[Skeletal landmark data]
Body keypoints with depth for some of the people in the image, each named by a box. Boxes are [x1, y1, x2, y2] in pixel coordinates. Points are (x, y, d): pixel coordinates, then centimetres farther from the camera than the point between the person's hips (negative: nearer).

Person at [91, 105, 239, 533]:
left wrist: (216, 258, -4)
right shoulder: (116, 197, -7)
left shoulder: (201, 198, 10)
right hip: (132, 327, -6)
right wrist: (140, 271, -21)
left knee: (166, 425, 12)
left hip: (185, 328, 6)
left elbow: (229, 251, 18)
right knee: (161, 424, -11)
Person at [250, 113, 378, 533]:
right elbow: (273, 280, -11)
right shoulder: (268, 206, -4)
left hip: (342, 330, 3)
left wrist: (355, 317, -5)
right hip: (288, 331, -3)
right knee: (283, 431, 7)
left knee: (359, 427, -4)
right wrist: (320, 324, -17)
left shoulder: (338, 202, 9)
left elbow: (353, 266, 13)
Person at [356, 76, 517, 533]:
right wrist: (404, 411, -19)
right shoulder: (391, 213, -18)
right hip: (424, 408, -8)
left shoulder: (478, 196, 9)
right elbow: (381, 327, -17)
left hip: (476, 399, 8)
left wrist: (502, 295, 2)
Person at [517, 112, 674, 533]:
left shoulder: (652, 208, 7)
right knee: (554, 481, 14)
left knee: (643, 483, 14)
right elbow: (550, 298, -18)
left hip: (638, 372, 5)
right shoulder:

_PROBLEM DESCRIPTION_. Write out the records again, exactly as given.

_WRITTEN ANSWER_.
Body keypoints with depth for some of the people in the image, each named by a box. Boxes are [x1, y1, x2, y2] in pixel coordinates. Points are (x, y, d): pixel coordinates, then centimetres farther from the camera than the point between the person's hips (negative: nearer).

Person at [91, 105, 239, 533]:
left wrist: (216, 258, -4)
right shoulder: (116, 197, -7)
left shoulder: (201, 198, 10)
right hip: (132, 327, -6)
right wrist: (140, 271, -21)
left knee: (166, 425, 12)
left hip: (185, 328, 6)
left elbow: (229, 251, 18)
right knee: (161, 424, -11)
Person at [250, 113, 378, 533]:
right elbow: (273, 280, -11)
right shoulder: (268, 206, -4)
left hip: (342, 330, 3)
left wrist: (355, 317, -5)
right hip: (288, 331, -3)
right knee: (283, 431, 7)
left knee: (359, 427, -4)
right wrist: (320, 324, -17)
left shoulder: (338, 202, 9)
left elbow: (353, 266, 13)
Person at [356, 76, 517, 533]:
right wrist: (404, 411, -19)
right shoulder: (391, 213, -18)
right hip: (424, 408, -8)
left shoulder: (478, 196, 9)
right elbow: (381, 327, -17)
left hip: (476, 399, 8)
left wrist: (502, 295, 2)
Person at [517, 112, 674, 533]:
left shoulder: (652, 208, 7)
right knee: (554, 481, 14)
left knee: (643, 483, 14)
right elbow: (550, 298, -18)
left hip: (638, 372, 5)
right shoulder:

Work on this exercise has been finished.